Refining is likely to stay “in good shape for a number of years,” according to RBC senior energy analyst Leo Mariani, who noted that refiners’ margins will stay healthy as long as there’s a broad spread between the prices of West Texas Intermediate crude (the U.S. pricing standard) and Brent crude (the international standard). That spread currently stands at a little less than $10 a barrel.
(Read more: Why traders want to be long gold into the weekend)
However, analysts and experts who spoke with CNBC warned that all bets are off for the refiners if the U.S. oil producers are successful in their attempts to get the government to allow more exports. Oil producers, especially the so-called majors, want to expand exports. Many observers agree that such a move would make domestic oil prices rise as U.S.-produced oil finds more buyers outside the U.S. who are currently paying higher, Brent prices. That, in turn, would cut into refiners’ margins.

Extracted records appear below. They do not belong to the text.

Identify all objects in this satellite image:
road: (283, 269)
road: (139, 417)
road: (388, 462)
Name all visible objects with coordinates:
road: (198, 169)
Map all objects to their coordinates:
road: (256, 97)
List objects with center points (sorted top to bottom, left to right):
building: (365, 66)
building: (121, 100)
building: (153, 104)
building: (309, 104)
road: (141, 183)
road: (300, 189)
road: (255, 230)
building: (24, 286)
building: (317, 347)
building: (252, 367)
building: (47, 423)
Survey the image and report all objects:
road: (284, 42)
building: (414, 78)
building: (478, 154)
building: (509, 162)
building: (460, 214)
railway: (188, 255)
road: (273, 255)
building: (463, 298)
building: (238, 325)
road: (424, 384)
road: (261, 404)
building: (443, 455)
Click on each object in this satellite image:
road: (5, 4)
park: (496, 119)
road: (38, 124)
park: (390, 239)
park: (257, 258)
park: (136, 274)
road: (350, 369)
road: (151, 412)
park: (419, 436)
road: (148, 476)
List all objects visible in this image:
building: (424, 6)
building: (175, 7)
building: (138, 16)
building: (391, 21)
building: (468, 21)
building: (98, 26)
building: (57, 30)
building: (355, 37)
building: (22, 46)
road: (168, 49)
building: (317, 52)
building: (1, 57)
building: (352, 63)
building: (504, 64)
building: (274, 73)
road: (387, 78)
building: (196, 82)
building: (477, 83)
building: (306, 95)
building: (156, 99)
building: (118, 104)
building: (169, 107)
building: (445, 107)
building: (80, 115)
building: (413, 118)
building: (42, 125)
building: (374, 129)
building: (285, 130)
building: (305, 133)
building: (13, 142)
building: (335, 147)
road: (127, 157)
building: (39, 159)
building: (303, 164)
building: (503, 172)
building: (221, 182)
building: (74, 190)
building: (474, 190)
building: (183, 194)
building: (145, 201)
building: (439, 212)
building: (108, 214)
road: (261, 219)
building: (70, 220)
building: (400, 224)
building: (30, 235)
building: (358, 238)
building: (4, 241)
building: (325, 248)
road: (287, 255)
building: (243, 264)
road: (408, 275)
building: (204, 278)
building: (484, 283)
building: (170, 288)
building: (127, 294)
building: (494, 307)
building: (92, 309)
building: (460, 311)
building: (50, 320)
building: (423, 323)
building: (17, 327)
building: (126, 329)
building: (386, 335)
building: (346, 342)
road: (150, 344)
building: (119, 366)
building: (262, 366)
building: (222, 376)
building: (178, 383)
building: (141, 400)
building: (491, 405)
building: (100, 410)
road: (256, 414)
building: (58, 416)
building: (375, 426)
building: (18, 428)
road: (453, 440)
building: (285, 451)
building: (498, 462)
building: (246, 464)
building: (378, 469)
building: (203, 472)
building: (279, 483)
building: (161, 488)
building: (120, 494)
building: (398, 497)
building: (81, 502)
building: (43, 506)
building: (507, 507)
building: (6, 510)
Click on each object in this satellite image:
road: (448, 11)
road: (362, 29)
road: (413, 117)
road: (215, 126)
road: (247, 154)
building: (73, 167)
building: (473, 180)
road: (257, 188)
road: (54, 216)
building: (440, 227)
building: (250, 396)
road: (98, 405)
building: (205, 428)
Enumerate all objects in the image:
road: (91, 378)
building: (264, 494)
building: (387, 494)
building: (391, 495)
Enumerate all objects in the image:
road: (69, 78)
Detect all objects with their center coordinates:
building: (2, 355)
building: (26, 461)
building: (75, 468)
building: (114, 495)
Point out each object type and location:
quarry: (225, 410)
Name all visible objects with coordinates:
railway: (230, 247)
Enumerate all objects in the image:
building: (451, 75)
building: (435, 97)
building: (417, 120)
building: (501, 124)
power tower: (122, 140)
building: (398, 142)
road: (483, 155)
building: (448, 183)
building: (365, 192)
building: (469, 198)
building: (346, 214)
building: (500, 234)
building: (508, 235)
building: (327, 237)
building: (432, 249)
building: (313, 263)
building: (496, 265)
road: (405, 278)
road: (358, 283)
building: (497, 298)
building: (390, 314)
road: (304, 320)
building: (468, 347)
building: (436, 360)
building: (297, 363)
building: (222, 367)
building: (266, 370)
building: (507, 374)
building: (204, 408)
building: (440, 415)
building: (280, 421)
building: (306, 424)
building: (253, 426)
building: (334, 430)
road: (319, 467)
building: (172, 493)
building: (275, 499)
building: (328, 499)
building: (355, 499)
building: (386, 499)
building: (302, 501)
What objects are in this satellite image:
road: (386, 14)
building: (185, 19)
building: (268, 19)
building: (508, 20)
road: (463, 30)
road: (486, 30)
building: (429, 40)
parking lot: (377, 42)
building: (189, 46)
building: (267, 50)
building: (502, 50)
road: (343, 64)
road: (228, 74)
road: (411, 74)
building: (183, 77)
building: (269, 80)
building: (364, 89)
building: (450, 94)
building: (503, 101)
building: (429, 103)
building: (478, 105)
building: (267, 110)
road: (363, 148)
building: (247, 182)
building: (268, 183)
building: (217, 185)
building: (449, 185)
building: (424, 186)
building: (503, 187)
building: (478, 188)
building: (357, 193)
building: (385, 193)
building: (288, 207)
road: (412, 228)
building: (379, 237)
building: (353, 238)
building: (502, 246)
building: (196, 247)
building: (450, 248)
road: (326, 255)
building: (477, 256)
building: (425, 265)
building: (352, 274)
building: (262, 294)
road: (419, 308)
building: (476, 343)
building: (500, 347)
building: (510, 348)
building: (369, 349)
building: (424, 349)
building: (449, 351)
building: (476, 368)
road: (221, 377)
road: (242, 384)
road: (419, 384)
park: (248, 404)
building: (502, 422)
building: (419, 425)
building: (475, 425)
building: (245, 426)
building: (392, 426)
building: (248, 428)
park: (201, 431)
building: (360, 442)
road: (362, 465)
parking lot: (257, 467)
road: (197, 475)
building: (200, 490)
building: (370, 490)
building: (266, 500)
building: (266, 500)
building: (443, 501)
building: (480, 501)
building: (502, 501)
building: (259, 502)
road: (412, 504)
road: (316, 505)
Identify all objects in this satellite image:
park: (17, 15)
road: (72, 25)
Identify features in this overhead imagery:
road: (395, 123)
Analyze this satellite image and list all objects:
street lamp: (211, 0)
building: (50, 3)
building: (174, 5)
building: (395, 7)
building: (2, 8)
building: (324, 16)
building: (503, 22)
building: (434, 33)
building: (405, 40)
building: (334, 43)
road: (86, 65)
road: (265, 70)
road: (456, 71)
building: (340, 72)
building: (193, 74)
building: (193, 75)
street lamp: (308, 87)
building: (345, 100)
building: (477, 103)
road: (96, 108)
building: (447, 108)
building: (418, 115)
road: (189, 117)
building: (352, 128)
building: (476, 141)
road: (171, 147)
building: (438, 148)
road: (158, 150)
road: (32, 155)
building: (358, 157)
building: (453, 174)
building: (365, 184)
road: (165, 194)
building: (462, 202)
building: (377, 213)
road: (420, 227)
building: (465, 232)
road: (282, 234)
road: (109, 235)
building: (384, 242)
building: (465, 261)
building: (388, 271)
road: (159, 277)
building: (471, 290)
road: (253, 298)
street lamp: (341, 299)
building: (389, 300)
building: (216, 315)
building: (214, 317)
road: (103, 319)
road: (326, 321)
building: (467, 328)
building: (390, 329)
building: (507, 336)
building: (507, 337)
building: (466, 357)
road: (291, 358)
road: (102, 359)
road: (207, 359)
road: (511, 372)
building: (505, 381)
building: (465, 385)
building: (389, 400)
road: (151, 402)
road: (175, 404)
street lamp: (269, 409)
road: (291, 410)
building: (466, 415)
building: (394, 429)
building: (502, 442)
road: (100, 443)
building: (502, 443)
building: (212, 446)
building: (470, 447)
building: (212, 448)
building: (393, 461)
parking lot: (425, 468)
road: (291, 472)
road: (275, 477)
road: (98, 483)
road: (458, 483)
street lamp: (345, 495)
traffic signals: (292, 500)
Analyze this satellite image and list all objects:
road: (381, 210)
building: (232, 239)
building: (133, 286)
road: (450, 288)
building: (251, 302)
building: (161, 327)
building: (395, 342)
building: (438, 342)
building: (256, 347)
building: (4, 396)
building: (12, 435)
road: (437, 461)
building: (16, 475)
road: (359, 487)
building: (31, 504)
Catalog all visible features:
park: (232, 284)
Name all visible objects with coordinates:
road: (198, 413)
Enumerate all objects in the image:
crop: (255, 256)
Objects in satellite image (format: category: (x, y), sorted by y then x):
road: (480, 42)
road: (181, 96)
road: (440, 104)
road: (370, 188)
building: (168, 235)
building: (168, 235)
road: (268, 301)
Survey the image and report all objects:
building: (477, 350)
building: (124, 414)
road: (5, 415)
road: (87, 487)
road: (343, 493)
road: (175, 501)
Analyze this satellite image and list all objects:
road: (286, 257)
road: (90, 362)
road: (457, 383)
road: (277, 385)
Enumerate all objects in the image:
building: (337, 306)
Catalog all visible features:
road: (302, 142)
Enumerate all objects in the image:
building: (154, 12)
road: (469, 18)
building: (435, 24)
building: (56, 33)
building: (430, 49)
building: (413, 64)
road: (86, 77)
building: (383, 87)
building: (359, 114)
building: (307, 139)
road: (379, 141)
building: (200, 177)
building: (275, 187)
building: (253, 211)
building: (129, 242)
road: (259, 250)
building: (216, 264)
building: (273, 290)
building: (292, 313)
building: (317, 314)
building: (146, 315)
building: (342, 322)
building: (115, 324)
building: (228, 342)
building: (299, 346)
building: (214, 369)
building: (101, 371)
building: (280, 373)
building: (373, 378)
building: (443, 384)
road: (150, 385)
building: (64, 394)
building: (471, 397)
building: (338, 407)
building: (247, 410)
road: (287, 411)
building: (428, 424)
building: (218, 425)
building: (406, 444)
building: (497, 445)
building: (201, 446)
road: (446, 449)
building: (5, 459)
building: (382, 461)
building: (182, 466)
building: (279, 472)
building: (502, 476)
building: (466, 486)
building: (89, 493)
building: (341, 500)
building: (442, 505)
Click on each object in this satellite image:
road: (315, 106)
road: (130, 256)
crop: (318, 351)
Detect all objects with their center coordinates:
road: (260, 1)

Mariani indicated that an expansion to oil exports is more likely to happen than not—in part because the oil producers have more money to spend on lobbyists than the refiners do. “The producers have a lot more money than the refiners,” he said. “Exxon Mobil has a bigger market cap than all the refiners combined.”
Like oil, natural gas is cheaper for now in the United States than it is overseas. Jeff Gitterman, CEO of wealth management firm Gitterman & Associates, foresees more exports of both oil and natural gas, “but we’re still two or three years away from manifesting that and then getting profits on it.” (Gitterman said he expects natural gas prices to go to around $6.50 or $7 if the United States exports, up from the current level of about $4.60.)
Gitterman in recent years invested in direct participation programs, which are offered by smaller natural gas and oil drillers themselves and give investors a piece of well ownership. Gitterman said “probably hundreds” of such programs are available, usually through broker-dealers.
He pointed to a 2011 direct participation investment in offshore oil wells that he said will give his clients “four to five times back” on their investment, “and that’s assuming oil prices stay where they are, not going up in price.”